● What to produce:
Continue the mailing-list post about running Apache as a reverse proxy on FreeBSD, picking up after its last line.

On Tue, Feb 28, 2012 at 2:50 PM, Tom Evans <tevans...@googlemail.com> wrote:
> Hi all
>
> [I'm re-reading this, and it is a bit of a convoluted setup - I
> appreciate any eyes that read this!]
>
> Hardware: 2 x Dell 2850, 2 x Xeon 5140 2.33 GHz, 4 GB RAM
> OS: FreeBSD 7.1-RELEASE-p4
> Server version: Apache/2.2.22 (FreeBSD)
> Server built:   Feb 13 2012 22:29:44
>
> At $JOB we use Apache to serve as a reverse proxy - we have a pair of
> servers which all our web requests are round robin routed to. These
> servers then provide SSL termination, serve static content and reverse
> proxy onto backend servers for dynamic content.
>
> We in fact run two httpd server instances on each server; one using
> worker MPM providing the SSL termination, and one using event MPM to
> serve static content and reverse proxy content.

● Data section:
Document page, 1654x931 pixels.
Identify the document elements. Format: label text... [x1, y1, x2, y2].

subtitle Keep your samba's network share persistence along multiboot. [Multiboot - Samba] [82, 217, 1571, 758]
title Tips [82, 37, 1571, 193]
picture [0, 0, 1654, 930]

==

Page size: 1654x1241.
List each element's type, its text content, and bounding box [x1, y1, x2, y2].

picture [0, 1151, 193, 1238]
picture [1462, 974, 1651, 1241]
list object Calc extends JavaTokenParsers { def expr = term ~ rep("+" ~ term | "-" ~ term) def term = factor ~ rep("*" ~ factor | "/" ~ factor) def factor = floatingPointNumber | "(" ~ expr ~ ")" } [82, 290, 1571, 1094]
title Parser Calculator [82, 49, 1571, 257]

* * *

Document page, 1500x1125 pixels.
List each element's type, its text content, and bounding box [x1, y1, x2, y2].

● The result:
>
> First off, I'm not a network guy; I can find out more about this
> routing stuff if you think it's relevant though. IIRC it works like
> this: both boxes have the all public IP addresses for our websites
> allocated on the loopback interface, and the edge routers round robin
> requests to a pair of CARP/VRRP IP addresses on the Apache boxes. By
> controlling which box has which CARP address, we can control which
> box(s) are receiving traffic.
>
> So our problems started when we put all traffic through one box,
> whilst we upgraded to 2.2.22. Some of our websites are served through
> a CDN, and we could observe from our office a significant proportion
> of requests that went via the CDN failed to ever reach our server. We
> can see from our squid proxy log that requests were made that did not
> reach or get recorded by Apache.
>
> We also had reports from our clients and users that the websites (even
> non CDN sites) were subjectively 'slow' once we were operating on just
> one box. We think that these were requests failing to reach our
> server, and then subsequently being retried.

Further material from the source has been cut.